Skala pedofilii w Kościele jest rzeczywiście zatrważająca. Z szacunkowych danych opublikowanych przez serwis money.pl wynika, że w Polsce liczba ofiar księży pedofilów może oscylować między 11 tys. a nawet 16 tys. osób.
Z innego badania cytowanego przez money.pl wynika, że ujawnia się zaledwie ok. 9% ofiar molestowania. Jeśli połączyć to z liczbą ofiar, można łatwo wyliczyć, że na jaw wyjść może około 1,5 tys. przypadków molestowania.
Jeżeli każda ofiara, która zdecydowałaby się wystąpić przeciwko Kościołowi otrzymałaby milion złotych, czyli kwotę ostatnio przyznaną ofierze przez sąd, Kościół mógłby stracić aż 1,5 mld złotych.
„KK nie jest jednorodną instytucją dla Polski i świata. Zatem przy procesach o odszkodowania to konkretny zakon czy diecezja będzie musiała płacić” – komentował dla money.pl ksiądz Sowa.
Oznacza to, że oficjalnie Kościół w Polsce prawdopodobnie nie zbankrutuje. To wcale nie oznacza jednak jednoznacznie pozytywnego przebiegu wydarzeń. Możliwy jest jednak scenariusz podobny do tego z USA, gdzie kolejne archidiecezje ogłaszają bankructwo, by uniknąć wypłacania miliardowych odszkodowań.

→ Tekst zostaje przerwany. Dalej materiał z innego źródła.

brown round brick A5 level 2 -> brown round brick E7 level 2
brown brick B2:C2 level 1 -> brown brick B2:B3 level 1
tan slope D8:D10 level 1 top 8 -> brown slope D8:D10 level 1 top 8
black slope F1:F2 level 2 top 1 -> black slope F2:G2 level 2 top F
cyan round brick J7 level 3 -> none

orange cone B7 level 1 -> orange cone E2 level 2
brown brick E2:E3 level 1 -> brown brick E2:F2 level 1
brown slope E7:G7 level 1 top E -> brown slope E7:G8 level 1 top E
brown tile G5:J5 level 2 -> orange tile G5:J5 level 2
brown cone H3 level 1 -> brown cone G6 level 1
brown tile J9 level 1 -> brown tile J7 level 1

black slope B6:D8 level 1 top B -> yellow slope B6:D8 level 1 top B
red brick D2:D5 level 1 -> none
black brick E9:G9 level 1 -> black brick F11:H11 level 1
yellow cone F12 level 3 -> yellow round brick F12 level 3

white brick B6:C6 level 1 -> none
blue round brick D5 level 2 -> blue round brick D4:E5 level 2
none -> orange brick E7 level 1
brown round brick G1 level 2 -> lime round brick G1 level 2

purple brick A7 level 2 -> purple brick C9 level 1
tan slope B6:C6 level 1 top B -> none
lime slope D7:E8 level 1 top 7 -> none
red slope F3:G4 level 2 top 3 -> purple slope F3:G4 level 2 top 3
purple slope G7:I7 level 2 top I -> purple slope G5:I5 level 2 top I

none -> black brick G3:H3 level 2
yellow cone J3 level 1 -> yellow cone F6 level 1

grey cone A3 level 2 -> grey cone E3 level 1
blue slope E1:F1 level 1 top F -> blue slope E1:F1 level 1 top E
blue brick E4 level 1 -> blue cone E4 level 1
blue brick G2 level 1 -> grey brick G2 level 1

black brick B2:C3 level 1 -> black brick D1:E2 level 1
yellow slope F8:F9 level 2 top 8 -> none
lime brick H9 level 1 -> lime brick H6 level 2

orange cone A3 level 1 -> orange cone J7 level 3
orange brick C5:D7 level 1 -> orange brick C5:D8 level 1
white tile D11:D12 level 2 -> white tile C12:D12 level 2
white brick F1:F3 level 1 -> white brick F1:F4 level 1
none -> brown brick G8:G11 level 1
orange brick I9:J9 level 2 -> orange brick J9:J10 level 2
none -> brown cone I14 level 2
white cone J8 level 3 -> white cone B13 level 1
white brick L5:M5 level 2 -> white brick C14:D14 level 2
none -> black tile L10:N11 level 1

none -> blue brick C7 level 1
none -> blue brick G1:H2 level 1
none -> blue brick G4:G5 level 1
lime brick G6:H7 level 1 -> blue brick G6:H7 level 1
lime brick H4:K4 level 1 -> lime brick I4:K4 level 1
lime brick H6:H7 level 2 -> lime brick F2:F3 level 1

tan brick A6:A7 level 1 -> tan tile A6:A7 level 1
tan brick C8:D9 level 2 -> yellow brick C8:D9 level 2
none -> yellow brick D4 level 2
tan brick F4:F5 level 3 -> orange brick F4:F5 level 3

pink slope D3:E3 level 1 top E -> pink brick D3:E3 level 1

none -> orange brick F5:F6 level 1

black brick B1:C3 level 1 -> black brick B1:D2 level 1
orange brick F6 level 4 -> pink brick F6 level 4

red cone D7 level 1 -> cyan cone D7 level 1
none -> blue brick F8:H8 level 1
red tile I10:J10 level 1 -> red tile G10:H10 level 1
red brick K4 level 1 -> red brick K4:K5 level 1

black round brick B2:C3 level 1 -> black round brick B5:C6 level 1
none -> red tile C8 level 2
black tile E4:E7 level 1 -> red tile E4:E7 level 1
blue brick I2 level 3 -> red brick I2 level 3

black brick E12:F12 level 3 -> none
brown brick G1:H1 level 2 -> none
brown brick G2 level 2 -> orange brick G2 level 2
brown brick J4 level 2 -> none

Tylko ostatnio, katolicka diecezja Harrisburga w Pensylwanii złożyła wniosek o bankructwo – poinformowały amerykańskie media. Za przestępstwa seksualne księży wobec nieletnich grożą jej wypłaty milionów dolarów odszkodowań. Sytuacja dla Kościoła w USA jest dramatyczna. W samej Pensylwanii – jak stwierdzono przed rokiem w raporcie wielkiej ławy przysięgłych – o przestępstwa seksualne oskarżono 301 katolickich księży z sześciu diecezji.
Bankructwo kolejnych archidiecezji może doprowadzić do postępującego spadku zaufania wobec Kościoła, wspomnianego wcześniej „bankructwa moralnego”, a w efekcie okazać się przysłowiowym „gwoździem do trumny”, dla instytucji która od lat nie jest w stanie poradzić sobie z problemem.